*** Opening DATASET ***

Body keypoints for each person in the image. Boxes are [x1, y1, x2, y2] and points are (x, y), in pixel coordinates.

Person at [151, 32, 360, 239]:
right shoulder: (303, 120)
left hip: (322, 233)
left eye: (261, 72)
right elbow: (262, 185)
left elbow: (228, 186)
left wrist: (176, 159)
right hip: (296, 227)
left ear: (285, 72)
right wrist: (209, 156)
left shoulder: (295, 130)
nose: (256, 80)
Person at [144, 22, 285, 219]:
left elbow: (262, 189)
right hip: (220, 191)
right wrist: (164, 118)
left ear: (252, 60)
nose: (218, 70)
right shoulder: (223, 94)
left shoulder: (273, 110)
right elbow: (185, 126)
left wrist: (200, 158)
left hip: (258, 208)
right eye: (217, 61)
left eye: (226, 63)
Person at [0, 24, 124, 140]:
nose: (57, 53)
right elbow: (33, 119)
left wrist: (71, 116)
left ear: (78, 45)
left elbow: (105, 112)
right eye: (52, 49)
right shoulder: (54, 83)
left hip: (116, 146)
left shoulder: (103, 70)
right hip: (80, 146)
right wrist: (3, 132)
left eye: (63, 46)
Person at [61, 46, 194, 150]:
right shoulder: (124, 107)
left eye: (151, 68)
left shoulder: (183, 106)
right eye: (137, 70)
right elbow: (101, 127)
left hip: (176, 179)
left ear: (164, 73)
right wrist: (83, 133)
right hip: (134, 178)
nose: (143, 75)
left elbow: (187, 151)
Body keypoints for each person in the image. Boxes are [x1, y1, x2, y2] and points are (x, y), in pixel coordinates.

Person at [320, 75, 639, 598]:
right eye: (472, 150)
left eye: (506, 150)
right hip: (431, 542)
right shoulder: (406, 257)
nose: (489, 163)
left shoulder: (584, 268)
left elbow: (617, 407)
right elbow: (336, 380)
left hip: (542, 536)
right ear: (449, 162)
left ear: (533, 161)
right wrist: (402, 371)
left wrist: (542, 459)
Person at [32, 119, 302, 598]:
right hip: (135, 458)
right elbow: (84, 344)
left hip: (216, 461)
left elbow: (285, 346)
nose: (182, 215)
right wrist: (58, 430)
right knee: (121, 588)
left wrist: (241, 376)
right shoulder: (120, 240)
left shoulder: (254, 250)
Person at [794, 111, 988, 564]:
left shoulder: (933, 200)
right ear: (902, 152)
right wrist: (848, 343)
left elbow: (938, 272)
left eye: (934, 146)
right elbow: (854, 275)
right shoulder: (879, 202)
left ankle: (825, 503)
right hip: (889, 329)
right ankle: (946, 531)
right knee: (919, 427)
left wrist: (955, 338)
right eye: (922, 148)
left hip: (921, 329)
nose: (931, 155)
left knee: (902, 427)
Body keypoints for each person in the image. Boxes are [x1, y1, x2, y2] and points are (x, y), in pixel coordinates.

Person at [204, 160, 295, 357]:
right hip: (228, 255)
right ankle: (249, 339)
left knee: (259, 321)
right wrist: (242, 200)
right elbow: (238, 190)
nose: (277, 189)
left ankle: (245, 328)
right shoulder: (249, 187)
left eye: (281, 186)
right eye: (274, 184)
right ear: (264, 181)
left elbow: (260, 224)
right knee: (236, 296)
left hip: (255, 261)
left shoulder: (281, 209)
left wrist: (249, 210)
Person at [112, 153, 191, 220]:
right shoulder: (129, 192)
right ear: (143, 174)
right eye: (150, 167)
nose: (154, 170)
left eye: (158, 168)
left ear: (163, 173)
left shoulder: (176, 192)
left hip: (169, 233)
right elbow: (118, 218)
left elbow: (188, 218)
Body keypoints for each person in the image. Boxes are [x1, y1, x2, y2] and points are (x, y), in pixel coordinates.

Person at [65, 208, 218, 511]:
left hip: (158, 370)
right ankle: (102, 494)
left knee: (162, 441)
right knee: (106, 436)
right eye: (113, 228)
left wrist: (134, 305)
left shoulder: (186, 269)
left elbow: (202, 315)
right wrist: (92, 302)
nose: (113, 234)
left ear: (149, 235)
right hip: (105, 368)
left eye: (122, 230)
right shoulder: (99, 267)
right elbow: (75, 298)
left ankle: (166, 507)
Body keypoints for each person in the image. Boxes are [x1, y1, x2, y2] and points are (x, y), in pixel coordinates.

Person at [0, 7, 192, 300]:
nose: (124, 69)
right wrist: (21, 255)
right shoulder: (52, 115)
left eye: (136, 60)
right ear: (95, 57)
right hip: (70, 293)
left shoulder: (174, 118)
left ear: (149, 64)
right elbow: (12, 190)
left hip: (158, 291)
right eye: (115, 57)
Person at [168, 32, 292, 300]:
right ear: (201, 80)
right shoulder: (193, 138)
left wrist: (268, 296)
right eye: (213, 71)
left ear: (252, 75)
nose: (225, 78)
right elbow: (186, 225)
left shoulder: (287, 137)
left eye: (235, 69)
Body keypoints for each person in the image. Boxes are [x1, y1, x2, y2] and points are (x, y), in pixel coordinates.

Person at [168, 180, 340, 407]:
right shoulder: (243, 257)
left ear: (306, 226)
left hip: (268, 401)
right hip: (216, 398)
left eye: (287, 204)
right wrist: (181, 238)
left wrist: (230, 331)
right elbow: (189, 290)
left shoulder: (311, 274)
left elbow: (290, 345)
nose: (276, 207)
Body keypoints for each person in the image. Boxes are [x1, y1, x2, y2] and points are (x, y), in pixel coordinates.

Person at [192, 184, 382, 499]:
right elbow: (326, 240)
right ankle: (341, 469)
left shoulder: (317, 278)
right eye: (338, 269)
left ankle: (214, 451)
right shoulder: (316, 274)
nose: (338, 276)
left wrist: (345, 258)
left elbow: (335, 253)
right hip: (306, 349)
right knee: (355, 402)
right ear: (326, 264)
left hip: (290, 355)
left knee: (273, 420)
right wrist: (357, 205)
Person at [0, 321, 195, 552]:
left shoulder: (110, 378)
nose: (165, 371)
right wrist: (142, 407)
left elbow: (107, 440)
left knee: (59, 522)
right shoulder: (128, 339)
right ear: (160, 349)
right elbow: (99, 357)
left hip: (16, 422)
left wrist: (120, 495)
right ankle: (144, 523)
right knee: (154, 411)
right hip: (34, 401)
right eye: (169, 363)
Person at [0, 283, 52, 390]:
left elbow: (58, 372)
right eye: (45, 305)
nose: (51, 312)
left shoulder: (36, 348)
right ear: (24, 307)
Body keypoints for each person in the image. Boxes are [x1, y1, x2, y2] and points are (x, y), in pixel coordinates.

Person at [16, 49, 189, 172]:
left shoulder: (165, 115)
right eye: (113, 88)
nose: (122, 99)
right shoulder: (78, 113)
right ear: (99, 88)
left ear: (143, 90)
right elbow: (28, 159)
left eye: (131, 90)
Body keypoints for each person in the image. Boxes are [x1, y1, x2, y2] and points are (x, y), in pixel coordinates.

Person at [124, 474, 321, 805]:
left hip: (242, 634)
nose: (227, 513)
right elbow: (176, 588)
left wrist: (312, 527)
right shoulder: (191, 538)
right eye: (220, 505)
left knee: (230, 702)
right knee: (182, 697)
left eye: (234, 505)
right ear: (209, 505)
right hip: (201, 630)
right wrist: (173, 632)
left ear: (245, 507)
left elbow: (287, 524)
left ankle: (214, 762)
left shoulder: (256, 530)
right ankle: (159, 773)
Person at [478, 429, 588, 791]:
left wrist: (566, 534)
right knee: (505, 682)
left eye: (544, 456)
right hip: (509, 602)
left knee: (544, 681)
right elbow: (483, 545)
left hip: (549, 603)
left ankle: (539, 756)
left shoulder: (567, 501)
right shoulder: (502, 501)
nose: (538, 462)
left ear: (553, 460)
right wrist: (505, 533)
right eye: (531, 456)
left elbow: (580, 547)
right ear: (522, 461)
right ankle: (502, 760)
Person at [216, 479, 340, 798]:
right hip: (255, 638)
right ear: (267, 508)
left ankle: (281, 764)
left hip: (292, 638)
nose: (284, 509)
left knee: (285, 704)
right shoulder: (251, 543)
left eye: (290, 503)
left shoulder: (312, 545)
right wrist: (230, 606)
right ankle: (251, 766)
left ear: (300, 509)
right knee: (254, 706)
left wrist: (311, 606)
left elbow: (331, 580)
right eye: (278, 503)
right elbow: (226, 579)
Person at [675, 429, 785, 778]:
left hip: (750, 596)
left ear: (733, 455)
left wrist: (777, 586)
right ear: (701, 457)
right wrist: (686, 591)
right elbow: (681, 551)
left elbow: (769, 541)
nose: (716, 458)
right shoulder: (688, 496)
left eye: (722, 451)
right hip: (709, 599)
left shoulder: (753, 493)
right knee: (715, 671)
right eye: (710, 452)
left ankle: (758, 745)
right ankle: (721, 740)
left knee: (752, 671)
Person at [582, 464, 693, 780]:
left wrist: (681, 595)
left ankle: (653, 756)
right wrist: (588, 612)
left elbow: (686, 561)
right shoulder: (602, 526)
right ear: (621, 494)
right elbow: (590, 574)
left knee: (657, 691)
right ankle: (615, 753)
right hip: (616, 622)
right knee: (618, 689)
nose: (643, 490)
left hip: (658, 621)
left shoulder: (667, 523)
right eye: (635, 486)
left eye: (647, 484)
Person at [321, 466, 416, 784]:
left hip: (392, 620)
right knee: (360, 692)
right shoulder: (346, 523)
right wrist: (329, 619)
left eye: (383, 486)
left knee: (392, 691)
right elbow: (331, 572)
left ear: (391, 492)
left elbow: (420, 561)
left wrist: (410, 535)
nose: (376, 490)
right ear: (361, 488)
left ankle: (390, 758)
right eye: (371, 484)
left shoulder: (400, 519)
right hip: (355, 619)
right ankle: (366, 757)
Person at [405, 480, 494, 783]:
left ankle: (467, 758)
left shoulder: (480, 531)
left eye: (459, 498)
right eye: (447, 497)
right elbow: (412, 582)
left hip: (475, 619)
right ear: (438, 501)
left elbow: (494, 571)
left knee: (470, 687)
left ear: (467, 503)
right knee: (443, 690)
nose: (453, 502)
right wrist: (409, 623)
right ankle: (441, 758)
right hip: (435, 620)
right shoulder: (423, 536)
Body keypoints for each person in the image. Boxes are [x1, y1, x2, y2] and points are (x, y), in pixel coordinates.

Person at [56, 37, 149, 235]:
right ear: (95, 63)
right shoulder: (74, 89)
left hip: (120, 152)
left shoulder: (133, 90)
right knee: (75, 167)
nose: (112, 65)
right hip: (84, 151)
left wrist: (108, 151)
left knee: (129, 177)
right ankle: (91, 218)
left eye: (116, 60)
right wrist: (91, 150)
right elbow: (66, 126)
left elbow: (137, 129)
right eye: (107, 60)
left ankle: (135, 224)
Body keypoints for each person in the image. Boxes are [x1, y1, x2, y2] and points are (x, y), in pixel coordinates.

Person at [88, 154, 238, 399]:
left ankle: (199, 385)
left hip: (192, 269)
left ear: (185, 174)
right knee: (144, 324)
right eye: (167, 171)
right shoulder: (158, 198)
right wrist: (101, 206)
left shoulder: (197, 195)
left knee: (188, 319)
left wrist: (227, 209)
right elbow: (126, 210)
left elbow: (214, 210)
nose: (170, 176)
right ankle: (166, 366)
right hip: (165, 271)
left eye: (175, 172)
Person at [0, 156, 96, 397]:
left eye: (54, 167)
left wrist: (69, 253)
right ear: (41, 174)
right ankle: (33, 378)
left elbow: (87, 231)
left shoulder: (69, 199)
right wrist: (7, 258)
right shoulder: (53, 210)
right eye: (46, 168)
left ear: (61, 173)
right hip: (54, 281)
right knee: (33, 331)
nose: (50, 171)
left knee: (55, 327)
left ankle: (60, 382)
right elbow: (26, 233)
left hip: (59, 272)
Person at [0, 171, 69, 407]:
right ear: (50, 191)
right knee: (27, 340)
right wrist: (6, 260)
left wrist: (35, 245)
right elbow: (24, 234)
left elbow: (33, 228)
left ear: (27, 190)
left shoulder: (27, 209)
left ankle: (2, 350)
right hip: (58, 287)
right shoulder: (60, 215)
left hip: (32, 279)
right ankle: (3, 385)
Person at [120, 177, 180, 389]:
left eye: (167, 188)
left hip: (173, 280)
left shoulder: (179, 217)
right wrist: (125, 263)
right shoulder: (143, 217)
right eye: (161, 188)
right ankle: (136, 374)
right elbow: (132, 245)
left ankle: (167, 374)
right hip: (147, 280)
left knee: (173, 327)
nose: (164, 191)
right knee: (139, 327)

*** Closing DATASET ***

» **INSTRUCTIONS TO FOLLOW**
Repeat the entries above exactly, from the first line through the line containing "left shoulder: (103, 70)".

» **ANSWER TO THE EXERCISE**
Body keypoints for each person in the image. Boxes are [x1, y1, x2, y2] and points are (x, y), in pixel coordinates.

Person at [151, 32, 360, 239]:
right shoulder: (303, 120)
left hip: (322, 233)
left eye: (261, 72)
right elbow: (262, 185)
left elbow: (228, 186)
left wrist: (176, 159)
right hip: (296, 227)
left ear: (285, 72)
right wrist: (209, 156)
left shoulder: (295, 130)
nose: (256, 80)
Person at [144, 22, 285, 219]:
left elbow: (262, 189)
right hip: (220, 191)
right wrist: (164, 118)
left ear: (252, 60)
nose: (218, 70)
right shoulder: (223, 94)
left shoulder: (273, 110)
right elbow: (185, 126)
left wrist: (200, 158)
left hip: (258, 208)
right eye: (217, 61)
left eye: (226, 63)
Person at [0, 24, 124, 140]:
nose: (57, 53)
right elbow: (33, 119)
left wrist: (71, 116)
left ear: (78, 45)
left elbow: (105, 112)
right eye: (52, 49)
right shoulder: (54, 83)
left hip: (116, 146)
left shoulder: (103, 70)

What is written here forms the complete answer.